Nos règles fiscales devraient encourager, et non punir, les investissements productifs.

Deuxièmement, l'UE devrait revoir les règles en vertu desquelles elle s'assure que les pays maintiennent des finances publiques saines et coordonne leurs politiques budgétaires.

Le pacte de stabilité et de croissance fournit de précieux conseils aux gouvernements de la zone euro. Mais ses lacunes sont évidentes: la règle de la dette, conçue pour empêcher les pays de dépenser au-dessus de leurs moyens, est trop ambitieuse pour les pays pris au piège d'une situation de faible croissance et de faible inflation. Les évaluations des budgets nationaux sont trop dépendantes de données non observables et font souvent l’objet de corrections importantes.

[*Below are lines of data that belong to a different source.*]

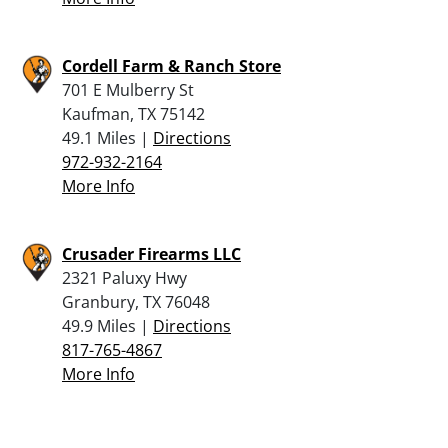
Cordell Farm & Ranch Store
701 E Mulberry St
Kaufman, TX 75142
49.1 Miles |
Directions
972-932-2164
More Info
Crusader Firearms LLC
2321 Paluxy Hwy
Granbury, TX 76048
49.9 Miles |
Directions
817-765-4867
More Info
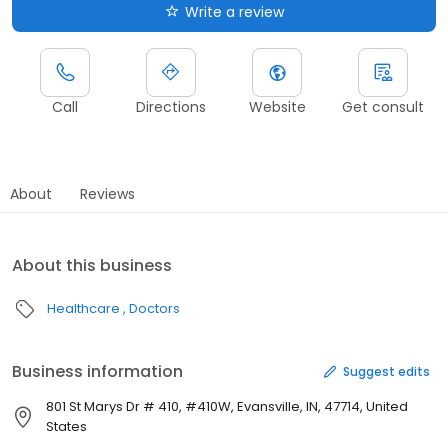
Write a review
Call
Directions
Website
Get consult
About
Reviews
About this business
Healthcare
Doctors
Business information
Suggest edits
801 St Marys Dr # 410, #410W, Evansville, IN, 47714, United
States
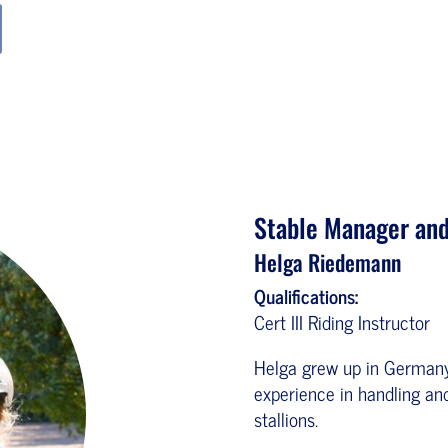
Stable Manager and
Helga Riedemann
Qualifications:
Cert III Riding Instructor
Helga grew up in Germany 
experience in handling and
stallions.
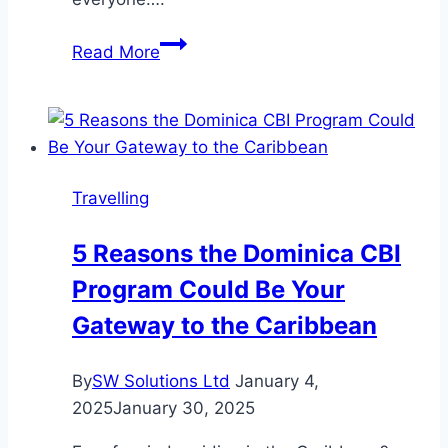
Sasta
Read More
Holiday
Travelling
5 Reasons the Dominica CBI
Program Could Be Your
Gateway to the Caribbean
By
SW Solutions Ltd
January 4,
2025
January 30, 2025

Nos règles fiscales devraient encourager, et non punir, les investissements productifs. Je ne suis pas convaincu par les appels en faveur d'une «règle d'or» qui exempterait certaines dépenses publiques de nos calculs. Mais pourquoi ne pas renforcer les incitations à contribuer au budget de l'UE et à accroître les investissements de l'UE liés au climat?

Troisièmement, les gouvernements de l’UE devraient aller de l’avant avec une assiette commune consolidée pour l’impôt sur les sociétés. La proposition, qui est actuellement bloquée par plusieurs capitales nationales, contribuerait à rendre le marché unique de l’UE plus résilient et moins dépendant de la demande extérieure. Cela créerait également les conditions propices à l’investissement, à l’innovation et à la création d’emplois. Le marché unique devrait reposer sur une fiscalité juste et efficace. Cela ne devrait pas enrichir les régions riches ni augmenter notre empreinte carbone.

Quatrièmement, l'UE devrait compléter ses unions sur les marchés des capitaux et des banques. Nous devons de toute urgence mettre en place un système européen d'assurance-dépôts et créer un règlement unique pour faciliter l'affectation transfrontalière de l'épargne et réduire la fragmentation du marché. Nous avons également besoin d'un puissant bras d'investissement et d'une politique fiscale efficace mobilisant les capitaux publics et privés pour des investissements durables et respectueux du climat. La zone euro a également besoin de son propre budget, qui prend en charge les ajustements nationaux en cas de choc important, et d'un système européen de (ré) assurance-chômage qui étend la solidarité de l'UE directement aux travailleurs.

Mario Draghi, l’ancien directeur de la Banque centrale européenne, a eu raison de dire que la politique monétaire ne peut à elle seule porter le fardeau d’une économie affaiblie. La zone euro a besoin que les gouvernements se mobilisent et s'unissent autour d'une politique fiscale intelligente.

S'ils agissent ensemble de manière décisive, les ministres des Finances de l'Eurogroupe et la nouvelle Commission européenne peuvent aider la zone euro à surmonter le ralentissement et à relancer son économie sur la voie de la durabilité.

Pierre Moscovici est commissaire européen chargé des affaires économiques et financières, de la fiscalité et des douanes.